Basics of a Take-Profit Order - T/P
Most traders use take-profit orders in conjunction with stop-loss orders (S/L) to manage their open positions. If the security rises to the take-profit point, the T/P order is executed and the position is closed for a gain. If the security falls to the stop-loss point, the S/L order is executed and the position is closed for a loss. The difference between the market price and these two points helps define the trade's risk-to-reward ratio.
The benefit of using a take-profit order is that the trader doesn't have to worry about manually executing a trade or second-guessing themselves. On the other hand, take-profit orders are executed at the best possible price regardless of the underlying security's behavior. The stock could start to breakout higher, but the T/P order might execute at the very beginning of the breakout, resulting in high opportunity costs.
Take-profit orders are best used by short-term traders interested in managing their risk. This is because they can get out of a trade as soon as their planned profit target is reached and not risk a possible future downturn in the market. Traders with a long-term strategy do not favor such orders because it cuts into their profits.

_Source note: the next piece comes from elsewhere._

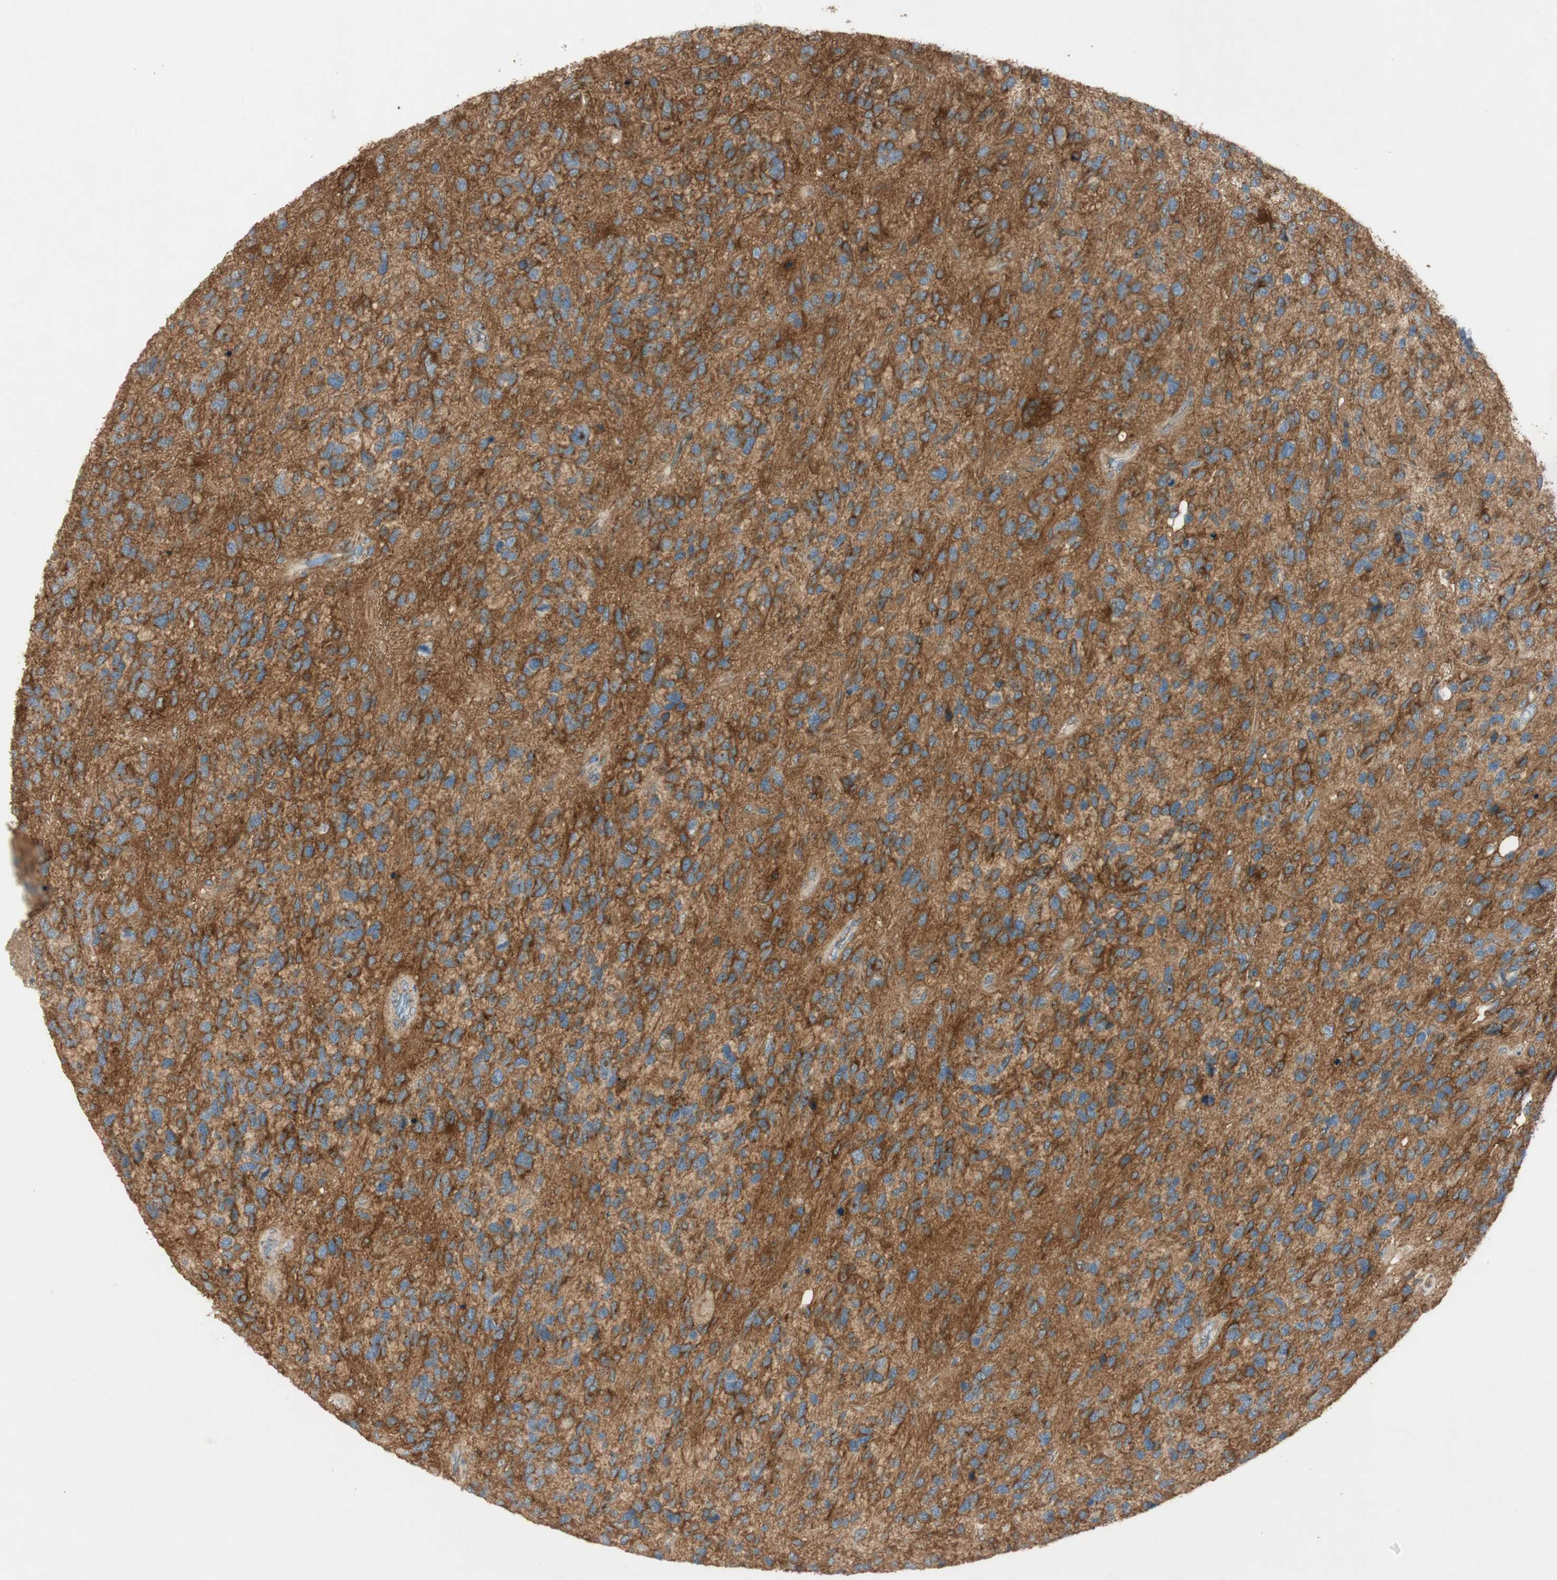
{"staining": {"intensity": "moderate", "quantity": ">75%", "location": "cytoplasmic/membranous"}, "tissue": "glioma", "cell_type": "Tumor cells", "image_type": "cancer", "snomed": [{"axis": "morphology", "description": "Glioma, malignant, High grade"}, {"axis": "topography", "description": "Brain"}], "caption": "An image showing moderate cytoplasmic/membranous expression in about >75% of tumor cells in high-grade glioma (malignant), as visualized by brown immunohistochemical staining.", "gene": "BTN3A3", "patient": {"sex": "female", "age": 58}}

Take-profit orders are often placed at levels that are defined by other forms of technical analysis, including chart pattern analysis and support and resistance levels, or using money management techniques, such as the Kelly Criterion. Many trading system developers also use take-profit orders when placing automated trades since they can be well-defined and serve as a great risk management technique.
- Take-profit orders are limit orders that are closed when a specified profit level is reached.
- Take-profit orders are placed using technical analysis.
- Take-profit orders are beneficial for short-term traders interested in profiting from a quick bump in the security costs.
Take-Profit Order Example
Suppose that a trader spots an ascending triangle chart pattern and opens a new long position. If the stock has a breakout, the trader expects that it will rise to 15 percent from its current levels. If the stock doesn't breakout, the trader wants to quickly exit the position and move on to the next opportunity. The trader might create a take-profit order that is 15 percent higher than the market price in order to automatically sell when the stock reaches that level. At the same time, they may place a stop-loss order that's five percent below the current market price.
The combination of the take-profit and stop-loss order creates a 5:15 risk-to-reward ratio, which is favorable assuming that the odds of reaching each outcome are equal, or if the odds are skewed toward the breakout scenario.
By placing the take-profit order, the trader doesn't have to worry about diligently tracking the stock throughout the day or second-guessing themselves with regards to how high the stock may go after the breakout. There is a well-defined risk-to-reward ratio and the trader knows what to expect before the trade even occurs.